Un sujet de la plus haute importance combine tout cela de façon on ne peut plus magistrale et paradoxale : aucune connaissance vraie n’est possible sans une claire vision de Dieu, puisqu’il est en amont de tout. En outre, Dieu se manifeste directement à l’intelligence et sans aucun intermédiaire (c’est LA prémisse entre toutes.) Or l’orgueil et les autres passions sont directement opposés à une claire vision de Dieu…

Pas de solution, donc ? Aucune martingale possible dans ce contexte (sinon aucun problème ne se poserait du tout), et donc aucune garantie de succès, c’est certain. Les forces d’aveuglement équilibrent nécessairement les forces élucidantes sur les aspects non acquis. Mais pourtant, alors même que la compréhension est imparfaite, un mécanisme d’érosion des passions peut se produire par petites avancées dans la connaissance vraie. C’est pourquoi, à nouveau, l’Éthique se lit en boucle, et vise de fait à consolider sa prémisse majeure : Dieu universel.

J’ai même tendance à penser que pour un esprit scientifique, la voie de Spinoza est des plus efficaces : les lois de la Nature universelles, si admissibles, disent bien l’éternité de Dieu (qui remonte encore en amont et avant tout aux attributs sans forme) et l’absence d’être en soi des choses particulières, de permanence absolue dans l’existence singulière, et de libre-arbitre de soi-même et des autres. Encore une fois, pousser l’idée à fond, dans toutes ses conséquences, vaut béatitude. Et il n’y a pas plus grand trésor. Cela vaut le coup d’en faire l’effort !

(La rime et les vers de 9 pieds sont en prime…)

Spinoza a écrit :CT2Ch22 : (3) Ce quatrième mode [troisième genre] de connaissance, qui est la connaissance de Dieu, ne vient pas, comme nous l'avons dit, d'un objet intermédiaire : elle est immédiate ; c'est ce qui résulte de ce que nous avons dit antérieurement ; à savoir :
1° Qu'il est la cause de toute connaissance ;
2° Que Dieu est connu par lui-même et non par autre chose ;
3° Enfin que, par cette raison, la nature nous unit à lui, de manière que nous ne pouvons ni exister ni être conçus sans lui.
D'où il suit que nous ne pouvons le connaître qu'immédiatement.

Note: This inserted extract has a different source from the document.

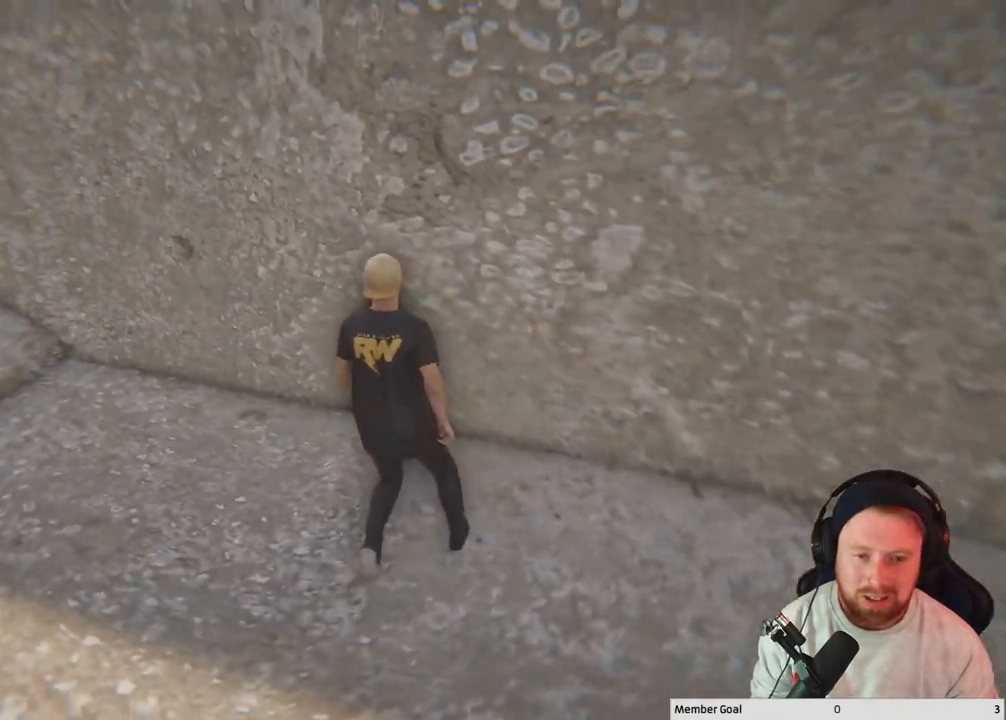
{"buttons": [], "left_stick": "up-left", "right_stick": "center", "events": [[350, "right_stick", "center"]]}
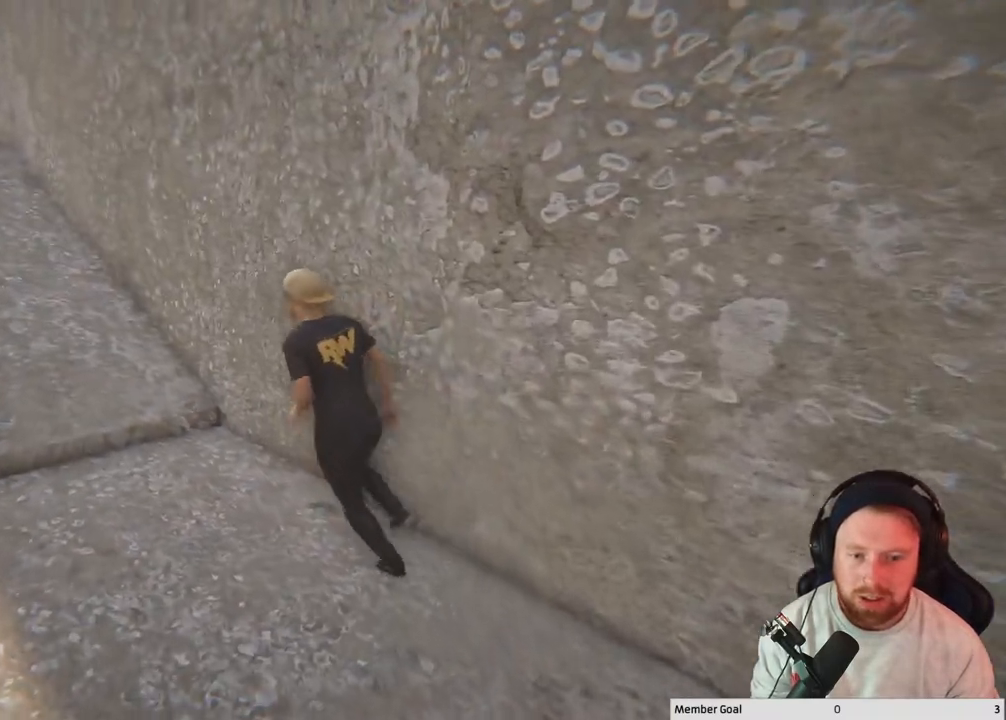
{"buttons": [], "left_stick": "up-left", "right_stick": "left", "events": [[350, "right_stick", "left"]]}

E2P29S : Je dis expressément que l’âme humaine n’a point une connaissance adéquate d’elle-même, ni de son corps, ni des corps extérieurs, mais seulement une connaissance confuse, toutes les fois qu’elle perçoit les choses dans l’ordre commun de la nature ; par où j’entends, toutes les fois qu’elle est déterminée extérieurement par le cours fortuit des choses à apercevoir ceci ou cela, et non pas toutes les fois qu’elle est déterminée intérieurement, c’est-à-dire par l’intuition simultanée de plusieurs choses, à comprendre leurs convenances, leurs différences et leurs oppositions ; car chaque fois qu’elle est ainsi disposée intérieurement de telle et telle façon, elle aperçoit les choses clairement et distinctement, comme je le montrerai tout à l’heure.

E5P12Dm : Les objets que nous concevons clairement et distinctement, ce sont les propriétés générales des choses, ou ce qui se déduit de ces propriétés (voyez la Défin. de la raison dans le Schol. 2 de la Propos. 40, part. 2) ...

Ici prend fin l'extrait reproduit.